====== Materials provided
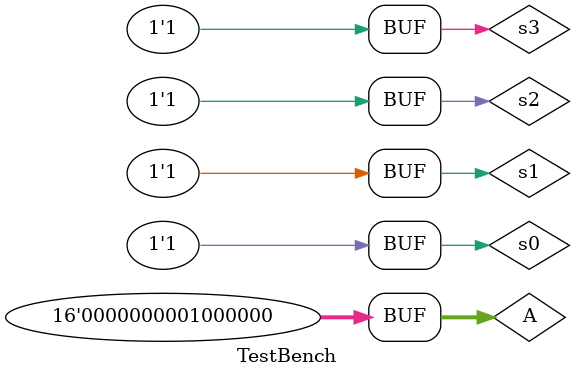
<source format=v>
`timescale 1ns / 1ps


module TestBench();
reg s3, s2, s1, s0;
reg [15:0]A;
wire [15:0]S;
Top U2(.s1(s1) ,.s0(s0), .s2(s2), .s3(s3), .S(S[15:0]), .A(A[15:0]));
initial begin 
A = 16'b0;
s0 = 0; s1 = 0; s2 = 0; s3 = 0;
#10
#10
A[6] = 1;
#10
s0 = 1; s1 = 0; s2 = 0; s3 = 0;
#10
s0 = 0; s1 = 1; s2 = 0; s3 = 0;
#10
s0 = 1; s1 = 1; s2 = 0; s3 = 0;
#10
s0 = 0; s1 = 0; s2 = 1; s3 = 0;
#10
s0 = 1; s1 = 0; s2 = 1; s3 = 0;
#10
s0 = 0; s1 = 1; s2 = 1; s3 = 0;
#10
s0 = 1; s1 = 1; s2 = 1; s3 = 0;
#10
s0 = 0; s1 = 0; s2 = 0; s3 = 1;
#10
s0 = 1; s1 = 0; s2 = 0; s3 = 1;
#10
s0 = 0; s1 = 1; s2 = 0; s3 = 1;
#10
s0 = 1; s1 = 1; s2 = 0; s3 = 1;
#10
s0 = 0; s1 = 0; s2 = 1; s3 = 1;
#10
s0 = 1; s1 = 0; s2 = 1; s3 = 1;
#10
s0 = 0; s1 = 1; s2 = 1; s3 = 1;
#10
s0 = 1; s1 = 1; s2 = 1; s3 = 1;
end
endmodule

</source>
============
▶ **Task objective**
Output these and nothing else: the lines from the one holding "s0 = 1; s1 = 0; s2 = 1; s3 = 0;" through the final line of the entries above, exactly as they appear.

▶ **Solution to this task**
s0 = 1; s1 = 0; s2 = 1; s3 = 0;
#10
s0 = 0; s1 = 1; s2 = 1; s3 = 0;
#10
s0 = 1; s1 = 1; s2 = 1; s3 = 0;
#10
s0 = 0; s1 = 0; s2 = 0; s3 = 1;
#10
s0 = 1; s1 = 0; s2 = 0; s3 = 1;
#10
s0 = 0; s1 = 1; s2 = 0; s3 = 1;
#10
s0 = 1; s1 = 1; s2 = 0; s3 = 1;
#10
s0 = 0; s1 = 0; s2 = 1; s3 = 1;
#10
s0 = 1; s1 = 0; s2 = 1; s3 = 1;
#10
s0 = 0; s1 = 1; s2 = 1; s3 = 1;
#10
s0 = 1; s1 = 1; s2 = 1; s3 = 1;
end
endmodule

</source>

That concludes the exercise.